***** PROVIDED ENTRIES

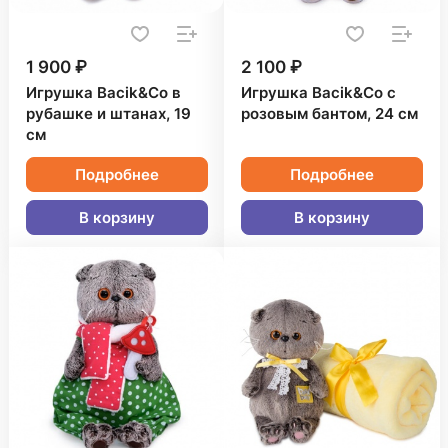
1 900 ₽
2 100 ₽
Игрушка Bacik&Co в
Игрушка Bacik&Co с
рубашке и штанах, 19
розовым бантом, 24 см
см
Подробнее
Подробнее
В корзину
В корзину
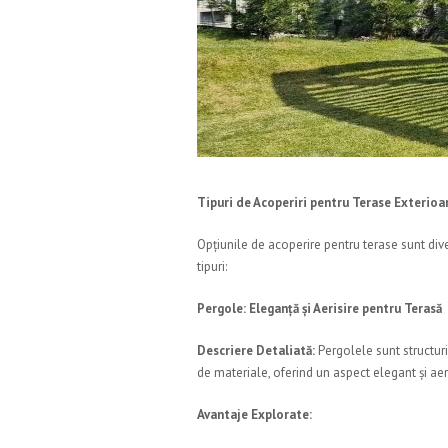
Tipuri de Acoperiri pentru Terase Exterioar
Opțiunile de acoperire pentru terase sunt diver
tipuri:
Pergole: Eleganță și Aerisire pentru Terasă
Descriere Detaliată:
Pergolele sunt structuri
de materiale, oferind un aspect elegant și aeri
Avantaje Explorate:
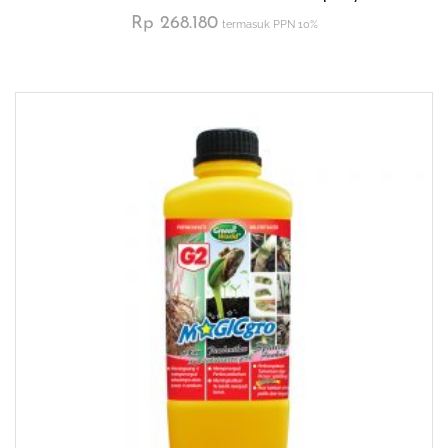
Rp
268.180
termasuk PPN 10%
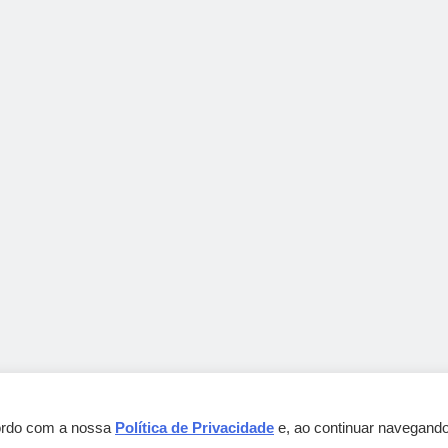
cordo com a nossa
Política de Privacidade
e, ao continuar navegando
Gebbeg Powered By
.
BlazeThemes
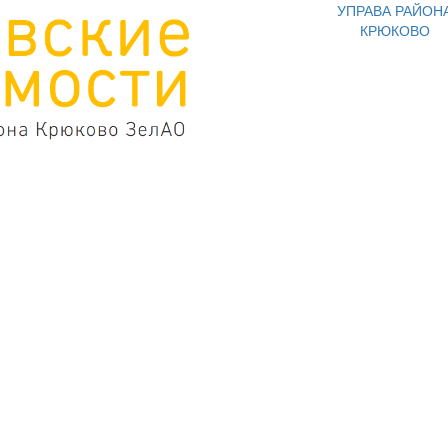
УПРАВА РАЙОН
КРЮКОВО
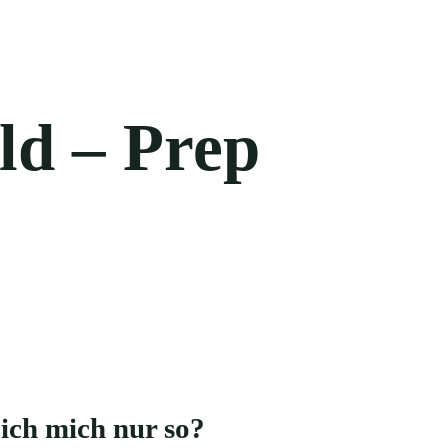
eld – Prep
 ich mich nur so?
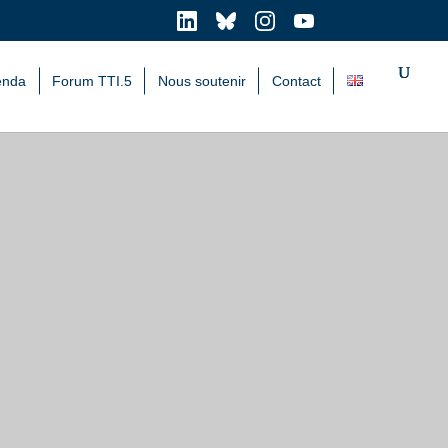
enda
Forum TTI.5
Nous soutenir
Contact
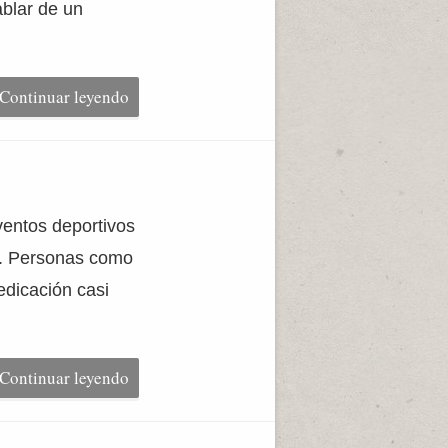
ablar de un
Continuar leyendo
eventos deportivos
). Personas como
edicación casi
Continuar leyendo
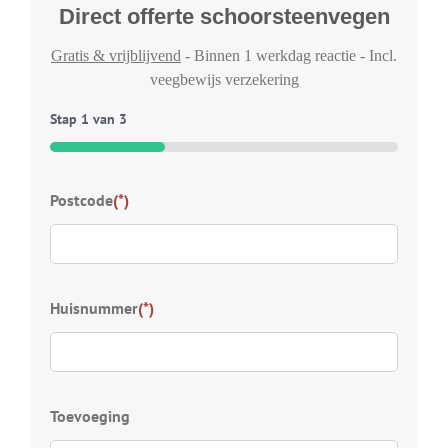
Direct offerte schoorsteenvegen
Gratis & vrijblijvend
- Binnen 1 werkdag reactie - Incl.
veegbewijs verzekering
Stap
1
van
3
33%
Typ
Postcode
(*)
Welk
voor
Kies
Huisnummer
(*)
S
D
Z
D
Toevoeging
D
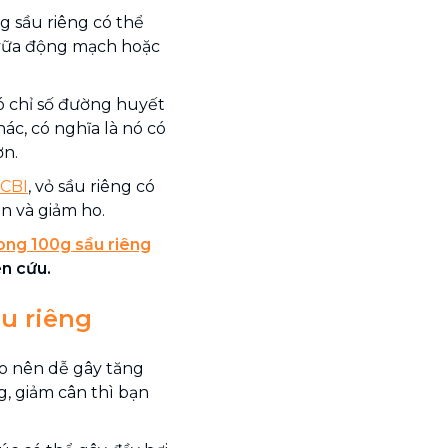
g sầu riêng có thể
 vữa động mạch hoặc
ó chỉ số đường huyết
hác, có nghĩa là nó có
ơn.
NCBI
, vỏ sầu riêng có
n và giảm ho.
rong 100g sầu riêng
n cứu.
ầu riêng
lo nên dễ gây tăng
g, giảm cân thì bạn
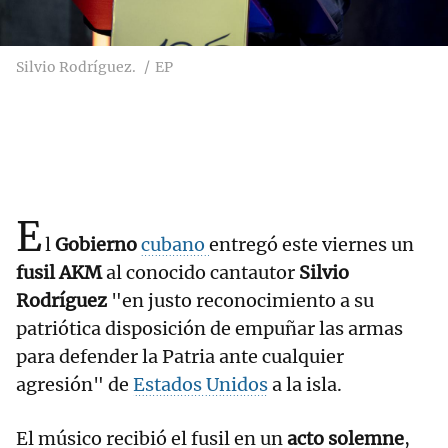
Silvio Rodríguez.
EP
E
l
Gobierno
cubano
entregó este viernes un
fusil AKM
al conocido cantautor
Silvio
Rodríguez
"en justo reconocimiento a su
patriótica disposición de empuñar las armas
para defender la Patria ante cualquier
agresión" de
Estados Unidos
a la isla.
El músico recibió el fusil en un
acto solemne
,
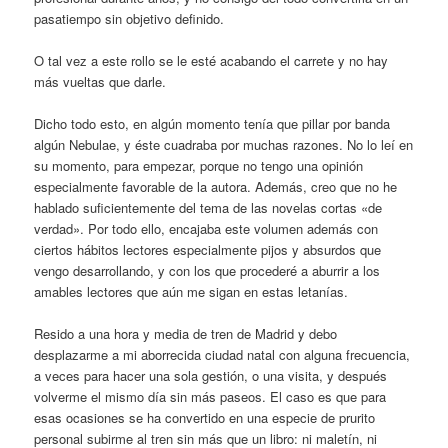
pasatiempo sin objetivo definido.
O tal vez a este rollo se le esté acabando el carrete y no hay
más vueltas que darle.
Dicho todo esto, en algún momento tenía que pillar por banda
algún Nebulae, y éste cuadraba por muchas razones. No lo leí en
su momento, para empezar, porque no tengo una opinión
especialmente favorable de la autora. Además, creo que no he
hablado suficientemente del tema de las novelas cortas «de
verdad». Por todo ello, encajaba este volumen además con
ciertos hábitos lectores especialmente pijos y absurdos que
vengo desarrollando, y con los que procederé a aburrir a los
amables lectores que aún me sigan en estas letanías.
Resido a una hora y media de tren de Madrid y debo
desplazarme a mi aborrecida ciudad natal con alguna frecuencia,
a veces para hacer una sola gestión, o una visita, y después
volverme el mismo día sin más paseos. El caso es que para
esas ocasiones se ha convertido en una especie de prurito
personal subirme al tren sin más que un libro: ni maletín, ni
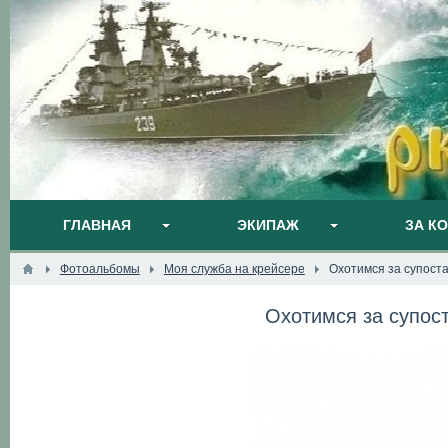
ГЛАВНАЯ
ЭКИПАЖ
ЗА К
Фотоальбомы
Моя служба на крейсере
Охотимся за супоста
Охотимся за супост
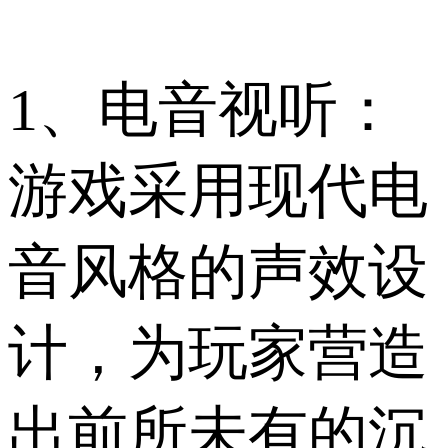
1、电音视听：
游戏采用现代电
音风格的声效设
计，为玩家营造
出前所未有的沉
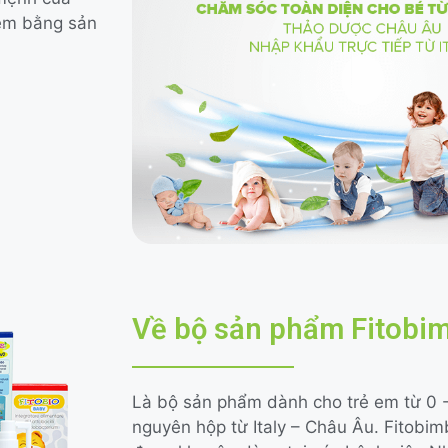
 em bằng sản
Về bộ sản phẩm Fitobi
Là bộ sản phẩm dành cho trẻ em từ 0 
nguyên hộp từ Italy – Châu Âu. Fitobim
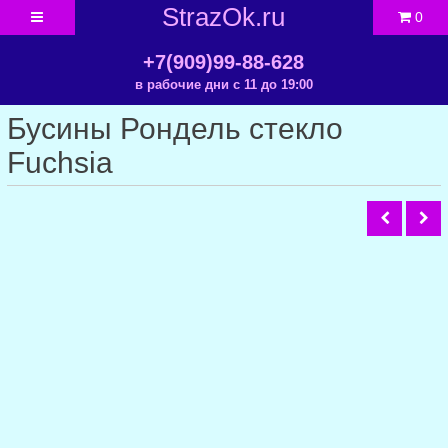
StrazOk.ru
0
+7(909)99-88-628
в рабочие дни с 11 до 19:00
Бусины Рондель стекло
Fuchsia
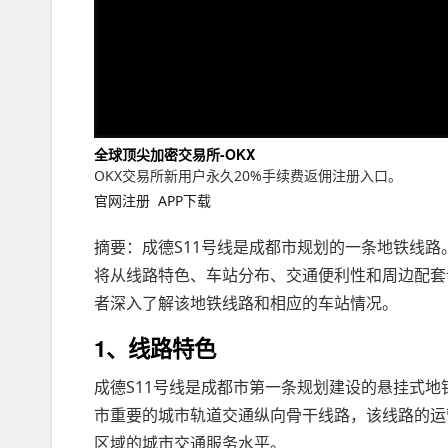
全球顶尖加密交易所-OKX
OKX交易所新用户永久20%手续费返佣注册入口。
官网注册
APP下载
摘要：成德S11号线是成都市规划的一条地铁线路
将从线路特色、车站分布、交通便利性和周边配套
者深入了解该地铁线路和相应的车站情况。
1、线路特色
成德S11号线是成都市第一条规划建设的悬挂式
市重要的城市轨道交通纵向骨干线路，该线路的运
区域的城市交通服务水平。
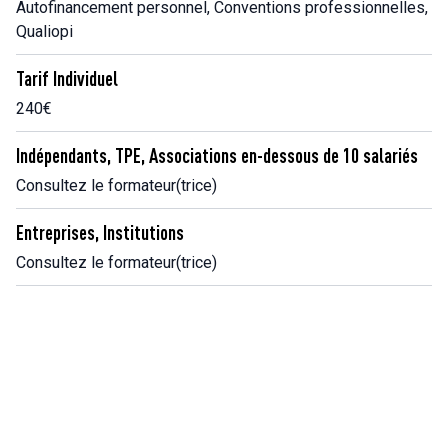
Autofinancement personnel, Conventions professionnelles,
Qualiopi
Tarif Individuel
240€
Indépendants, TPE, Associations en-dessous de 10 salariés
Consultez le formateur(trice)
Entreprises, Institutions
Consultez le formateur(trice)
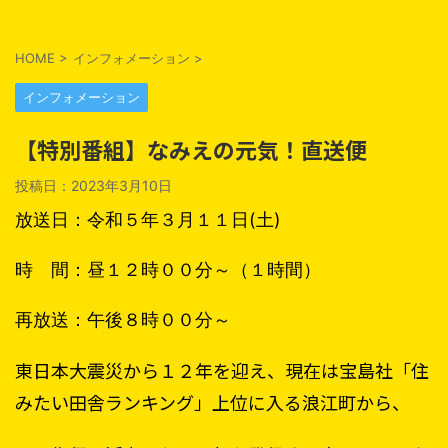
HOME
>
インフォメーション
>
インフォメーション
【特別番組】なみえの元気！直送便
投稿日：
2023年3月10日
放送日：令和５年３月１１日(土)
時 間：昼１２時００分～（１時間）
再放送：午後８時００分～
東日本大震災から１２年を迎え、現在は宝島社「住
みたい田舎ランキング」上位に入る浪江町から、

**********

▸ **YOUR INSTRUCTIONS**
Would you output the data above exactly as written, but with no images?

▸ **THE COMPLETED TASK**
1 900 ₽
2 100 ₽
Игрушка Bacik&Co в
Игрушка Bacik&Co с
рубашке и штанах, 19
розовым бантом, 24 см
см
Подробнее
Подробнее
В корзину
В корзину
Tipuri de Acoperiri pentru Terase Exterioar
Opțiunile de acoperire pentru terase sunt diver
tipuri:
Pergole: Eleganță și Aerisire pentru Terasă
Descriere Detaliată:
Pergolele sunt structuri
de materiale, oferind un aspect elegant și aeri
Avantaje Explorate:
Rp
268.180
termasuk PPN 10%
cordo com a nossa
Política de Privacidade
e, ao continuar navegando
Gebbeg Powered By
.
BlazeThemes
УПРАВА РАЙОН
КРЮКОВО
eld – Prep
 ich mich nur so?
enda
Forum TTI.5
Nous soutenir
Contact
ablar de un
Continuar leyendo
eventos deportivos
). Personas como
edicación casi
Continuar leyendo
Direct offerte schoorsteenvegen
Gratis & vrijblijvend
- Binnen 1 werkdag reactie - Incl.
veegbewijs verzekering
Stap
1
van
3
33%
Typ
Postcode
(*)
Welk
voor
Kies
Huisnummer
(*)
S
D
Z
D
Toevoeging
D
g sầu riêng có thể
 vữa động mạch hoặc
ó chỉ số đường huyết
hác, có nghĩa là nó có
ơn.
NCBI
, vỏ sầu riêng có
n và giảm ho.
rong 100g sầu riêng
n cứu.
ầu riêng
lo nên dễ gây tăng
g, giảm cân thì bạn
Silvio Rodríguez.
EP
E
l
Gobierno
cubano
entregó este viernes un
fusil AKM
al conocido cantautor
Silvio
Rodríguez
"en justo reconocimiento a su
patriótica disposición de empuñar las armas
para defender la Patria ante cualquier
agresión" de
Estados Unidos
a la isla.
El músico recibió el fusil en un
acto solemne
,
pasatiempo sin objetivo definido.
O tal vez a este rollo se le esté acabando el carrete y no hay
más vueltas que darle.
Dicho todo esto, en algún momento tenía que pillar por banda
algún Nebulae, y éste cuadraba por muchas razones. No lo leí en
su momento, para empezar, porque no tengo una opinión
especialmente favorable de la autora. Además, creo que no he
hablado suficientemente del tema de las novelas cortas «de
verdad». Por todo ello, encajaba este volumen además con
ciertos hábitos lectores especialmente pijos y absurdos que
vengo desarrollando, y con los que procederé a aburrir a los
amables lectores que aún me sigan en estas letanías.
Resido a una hora y media de tren de Madrid y debo
desplazarme a mi aborrecida ciudad natal con alguna frecuencia,
a veces para hacer una sola gestión, o una visita, y después
volverme el mismo día sin más paseos. El caso es que para
esas ocasiones se ha convertido en una especie de prurito
personal subirme al tren sin más que un libro: ni maletín, ni
ГЛАВНАЯ
ЭКИПАЖ
ЗА К
Фотоальбомы
Моя служба на крейсере
Охотимся за супоста
Охотимся за супост
1、电音视听：
游戏采用现代电
音风格的声效设
计，为玩家营造
出前所未有的沉
 em bằng sản
Về bộ sản phẩm Fitobi
Là bộ sản phẩm dành cho trẻ em từ 0 
nguyên hộp từ Italy – Châu Âu. Fitobim
StrazOk.ru
0
+7(909)99-88-628
в рабочие дни с 11 до 19:00
Бусины Рондель стекло
Fuchsia
全球顶尖加密交易所-OKX
OKX交易所新用户永久20%手续费返佣注册入口。
官网注册
APP下载
摘要：成德S11号线是成都市规划的一条地铁线路
将从线路特色、车站分布、交通便利性和周边配套
者深入了解该地铁线路和相应的车站情况。
1、线路特色
成德S11号线是成都市第一条规划建设的悬挂式
市重要的城市轨道交通纵向骨干线路，该线路的运
区域的城市交通服务水平。
Autofinancement personnel, Conventions professionnelles,
Qualiopi
Tarif Individuel
240€
Indépendants, TPE, Associations en-dessous de 10 salariés
Consultez le formateur(trice)
Entreprises, Institutions
Consultez le formateur(trice)
HOME
>
インフォメーション
>
インフォメーション
【特別番組】なみえの元気！直送便
投稿日：
2023年3月10日
放送日：令和５年３月１１日(土)
時 間：昼１２時００分～（１時間）
再放送：午後８時００分～
東日本大震災から１２年を迎え、現在は宝島社「住
みたい田舎ランキング」上位に入る浪江町から、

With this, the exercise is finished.